At the halfway point of the more than 2,000-mile long Appalachian Trail, hikers stop to refresh with a half gallon of ice cream.
SCOTT DETROW, HOST:
Of the few thousand people who try to hike the Appalachian Trail from Georgia all the way to Maine each year, only about a quarter finish, so getting to the halfway point in Pennsylvania is a big deal. Rachel McDevitt from member station WITF takes us to the midpoint where hikers celebrate by eating a half-gallon of ice cream.
RACHEL MCDEVITT, BYLINE: Team on (ph).
UNIDENTIFIED PERSON: Boy.
MCDEVITT: Hikers are getting hyped up at the Pine Grove Furnace General Store, waiting for a fresh delivery of ice cream. So when it comes…
ALAN DWYER: Got to look at the ice cream. Look at it come by. You are the man. I’m going to hold the door for you. Hold on.
MCDEVITT: The delivery man is basically a celebrity. Inside the store, hikers jostle around the freezers.
YVETTE FURNIA: So French vanilla or regular vanilla? I’m going regular vanilla.
MCDEVITT: Alan Dwyer, who goes by Legoman on the trail, is wearing a camo bucket hat and a black kilt. He double-takes when he hears the record for the half-gallon challenge – 3 minutes and 37 seconds.
DWYER: I’ll do the challenge, but I’m not killing myself.
MCDEVITT: Outside on the porch, Dwyer digs in. He’s hiked 1,100 miles to get here, so this is a big moment.
DWYER: Absolutely. Probably more the symbolism than the ice cream, to be honest.
MCDEVITT: Yvette Furnia, a dark-haired woman with bright freckles whose trail name is Milkweed, is mixing up an improvised orange creamsicle.
FURNIA: You got to have a good flavor combo because it is just an exorbitant amount of food in one sitting to even attempt.
MCDEVITT: Neil “Happy Feet” Postal, a wiry 24-year-old, is already nearing success but feeling the effects.
NEIL POSTAL: I’ve felt better, honestly. I was feeling pretty ill after the first 1 1/2 quarts. But I just kind of sat down and smoked a couple cigarettes, and I felt fine.
MCDEVITT: It’s a warm day, and Dwyer’s bushy brown beard is dripping with cream. The maple-walnut flavor reminds him of growing up in New Hampshire.
DWYER: One of my wonderful childhood memories is getting sap from trees. The young me would order maple walnut.
MCDEVITT: Oh, no.
DWYER: My spoon just broke in half. There’s no video of this.

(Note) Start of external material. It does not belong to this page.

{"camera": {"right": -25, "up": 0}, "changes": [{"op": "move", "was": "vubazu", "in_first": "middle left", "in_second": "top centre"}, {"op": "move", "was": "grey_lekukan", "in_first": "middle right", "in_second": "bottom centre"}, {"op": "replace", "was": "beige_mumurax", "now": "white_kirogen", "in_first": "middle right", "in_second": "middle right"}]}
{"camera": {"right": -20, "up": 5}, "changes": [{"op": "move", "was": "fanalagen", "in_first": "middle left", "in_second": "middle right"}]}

MCDEVITT: He pauses, then grips his new, smaller spoon.
DWYER: I will persist.
MCDEVITT: Each hiker has their own motivation for this trek. For Furnia, it’s about setting an example for her 8-year-old son.
FURNIA: And I think the biggest thing I always got from adults as a kid was not what they would tell you but the things that you saw them do – so the things that you saw them do that seemed extraordinary, like they were superheroes. Like, I’d want him to be proud of me. I want to be proud of me.

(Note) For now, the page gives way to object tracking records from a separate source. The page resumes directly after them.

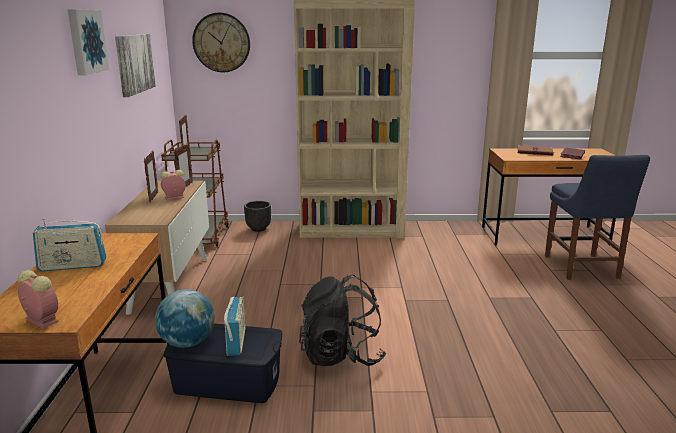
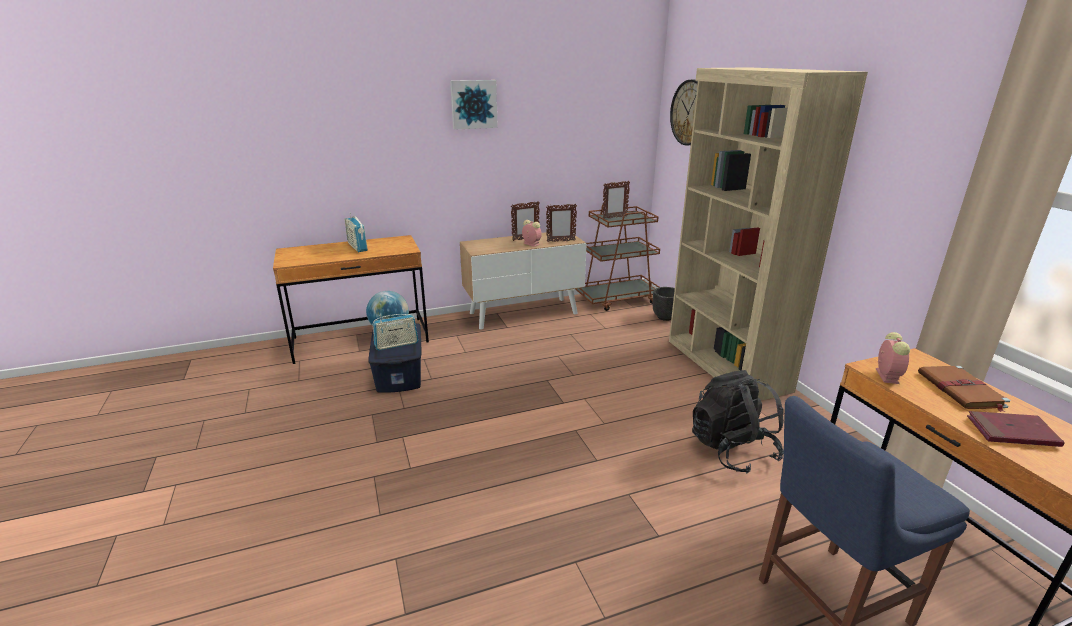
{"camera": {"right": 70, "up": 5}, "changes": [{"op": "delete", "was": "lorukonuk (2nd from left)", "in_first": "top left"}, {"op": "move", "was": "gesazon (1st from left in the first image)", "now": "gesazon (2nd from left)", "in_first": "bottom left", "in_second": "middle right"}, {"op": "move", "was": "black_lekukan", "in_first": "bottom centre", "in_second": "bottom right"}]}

MCDEVITT: Dwyer has been writing hike the Appalachian Trail on his list of personal goals every year for the last 14. He says the hike is shifting his perception of what he really needs.
DWYER: Already this far, I wish I had taken more pictures of people and less pictures of the views. One of the trail tautologies is the views will always be there. The people won’t, and so take more pictures of people.
MCDEVITT: A thousand miles lies between this ice cream in Pennsylvania and the end of the trail in Maine. But for now, there’s no rush. This moment is for the hikers, not the hike. For NPR News, I’m Rachel McDevitt at the midpoint of the Appalachian Trail.